Chalmers cannot satisfy the second element of the prima facie test. She has forecast no evidence that she notified Tulon that her religious beliefs required her to send personal, disturbing letters to her co-workers. Therefore she did not allow the company any sort of opportunity to attempt reasonable accommodation of her beliefs. Although a rule justifying discharge of an employee because she has disturbed co-workers requires careful application in the religious discrimination context (many religious practices might be perceived as "disturbing" to others), Chalmers, particularly as a supervisor, is expected to know that sending personal, distressing letters to co-workers' homes, criticizing them for assertedly ungodly, shameful conduct, would violate employment policy. Accordingly, the failure of the company to expressly forbid supervisors from disturbing other employees in this way, provided Chalmers with no basis for failing to notify Tulon that her religious beliefs required her to write such letters. Further, knowledge that an employee has strong religious beliefs does not place an employer on notice that she might engage in any religious activity, no matter how unusual. Chalmers concedes that she did not know of any other employee who had ever written distressing or judgmental letters to co-workers before, and that nothing her co-workers had said or done indicated that such letters were acceptable. Accordingly, any knowledge Tulon may have possessed regarding Chalmers' beliefs could not reasonably have put it on notice that she would write and send accusatory letters to co-workers' homes.
Further, even assuming arguendo that Chalmers had established a prima facie case, her religious accommodation claim would nonetheless fail because this conduct was not the type that an employer can possibly accommodate, even with notice. Typically, religious accommodation suits involve religious conduct, such as observing the Sabbath, wearing religious garb, etc., that result in indirect and minimal burdens, if any, on other employees.

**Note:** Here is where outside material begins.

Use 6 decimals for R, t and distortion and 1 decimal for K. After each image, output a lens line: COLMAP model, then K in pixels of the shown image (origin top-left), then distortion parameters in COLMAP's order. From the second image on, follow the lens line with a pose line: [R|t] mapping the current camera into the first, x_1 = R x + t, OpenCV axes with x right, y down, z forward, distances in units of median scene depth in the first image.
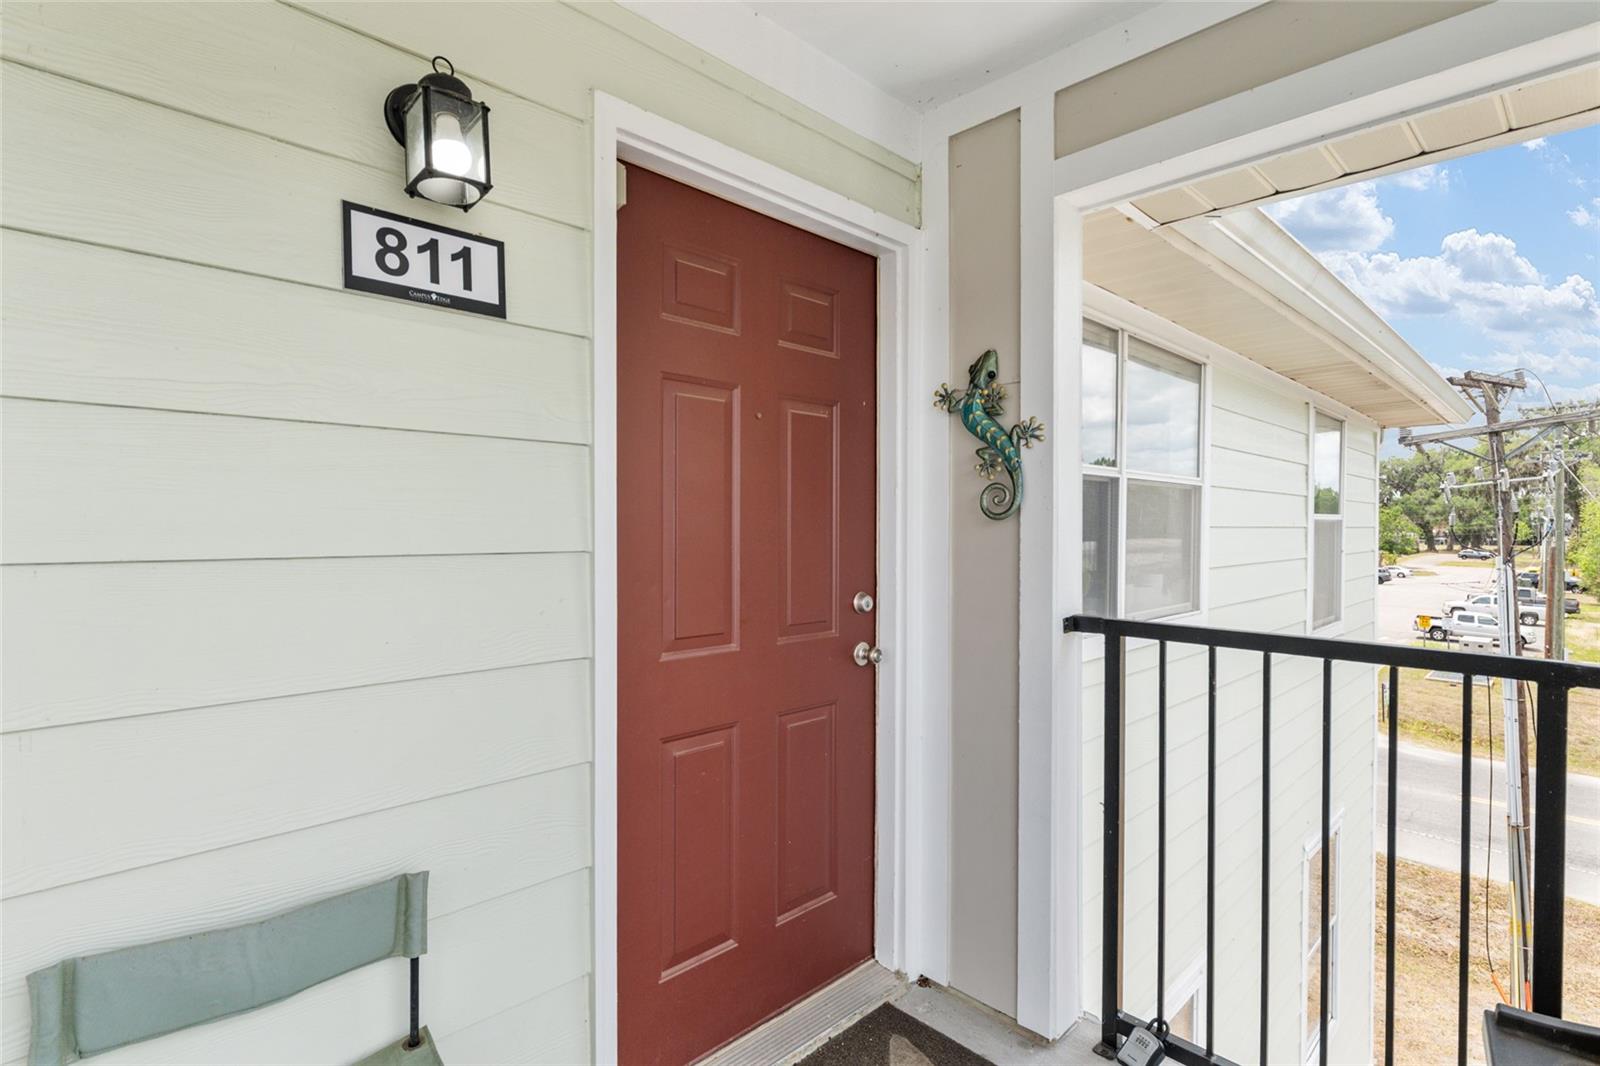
lens RADIAL K [[793.1, 0, 800.0], [0, 793.1, 533.0], [0, 0, 1]] dist [0.004089, 0.000654]
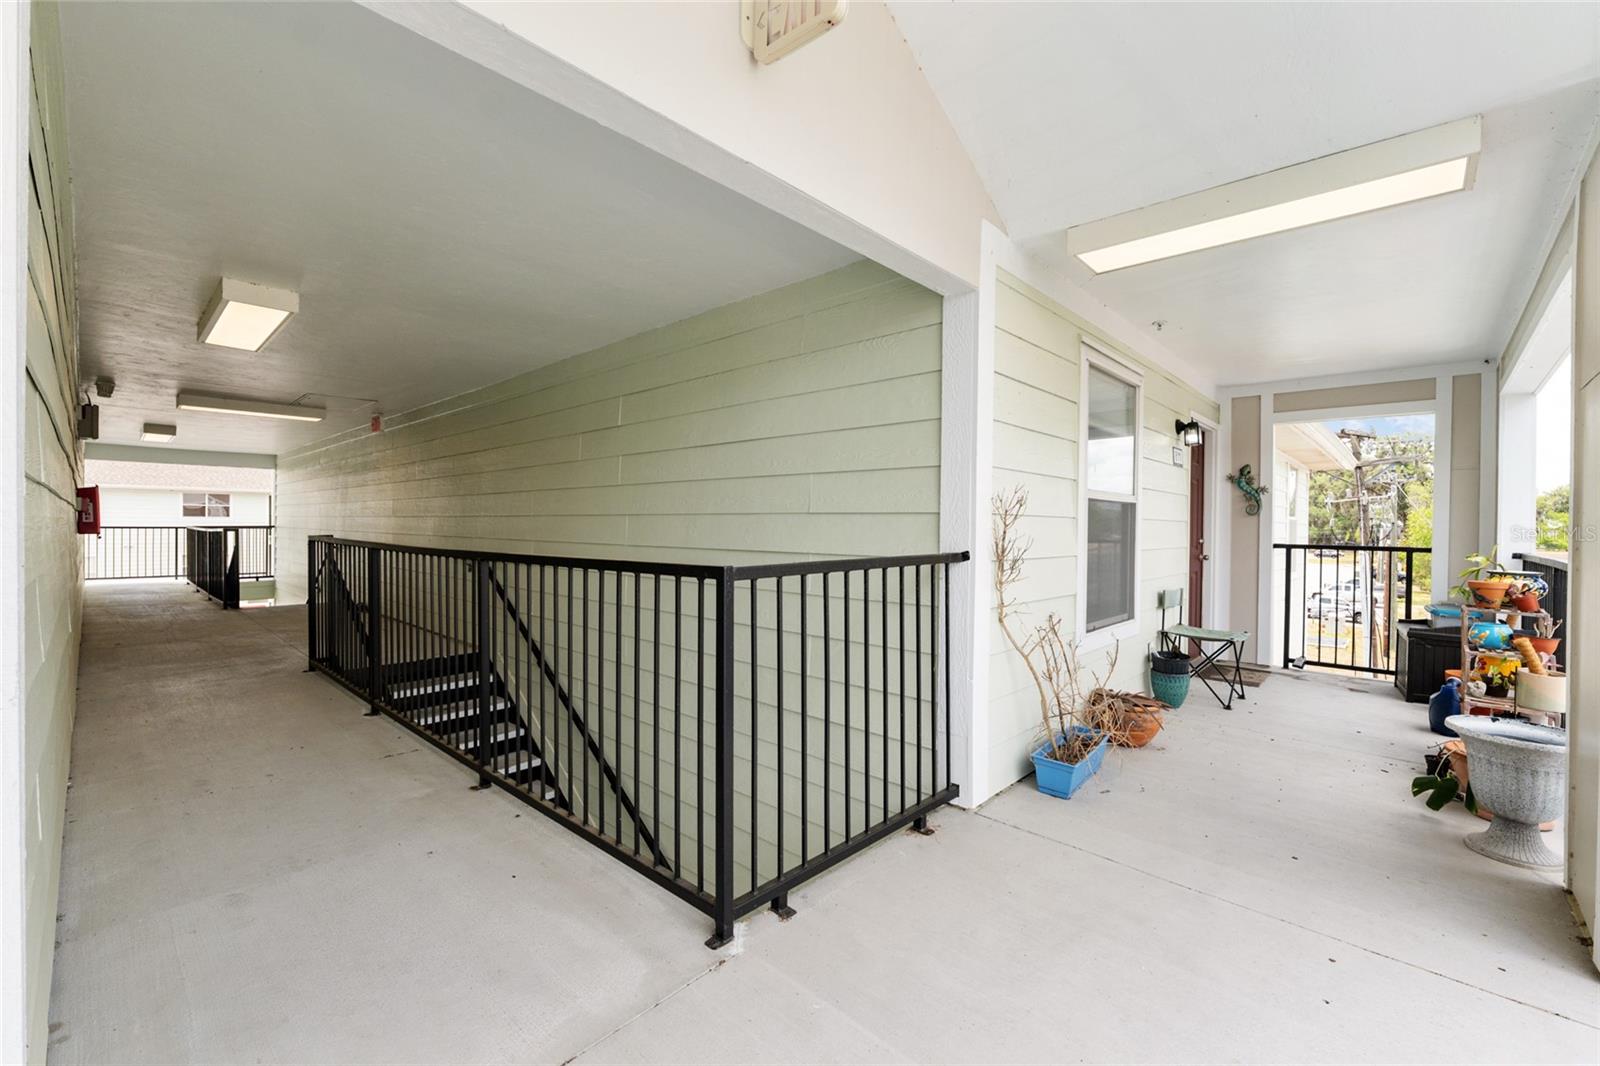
lens RADIAL K [[679.9, 0, 795.5], [0, 679.9, 535.6], [0, 0, 1]] dist [-0.006341, 0.000021]
pose [[0.999182, 0.004426, 0.040188, -1.387054], [-0.004487, 0.999989, 0.001439, 0.056899], [-0.040181, -0.001618, 0.999191, -1.387456]]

An employer can often accommodate such needs without inconveniencing or unduly burdening other employees. In a case like the one at hand, however, where an employee contends that she has a religious need to impose personally and directly on fellow employees, invading their privacy and criticizing their personal lives, the employer is placed between a rock and a hard place. If Tulon had the power to authorize Chalmers to write such letters, and if Tulon had granted Chalmers' request to write the letters, the company would subject itself to possible suits from Combs and LaMantia claiming that Chalmers' conduct violated their religious freedoms or constituted religious harassment. Chalmers' supervisory position at the Richmond office heightens the possibility that Tulon (through Chalmers) would appear to be imposing religious beliefs on employees. Thus, even if Chalmers had notified Tulon that her religion required her to send the letters at issue here to her co-workers, Tulon would have been unable to accommodate that conduct.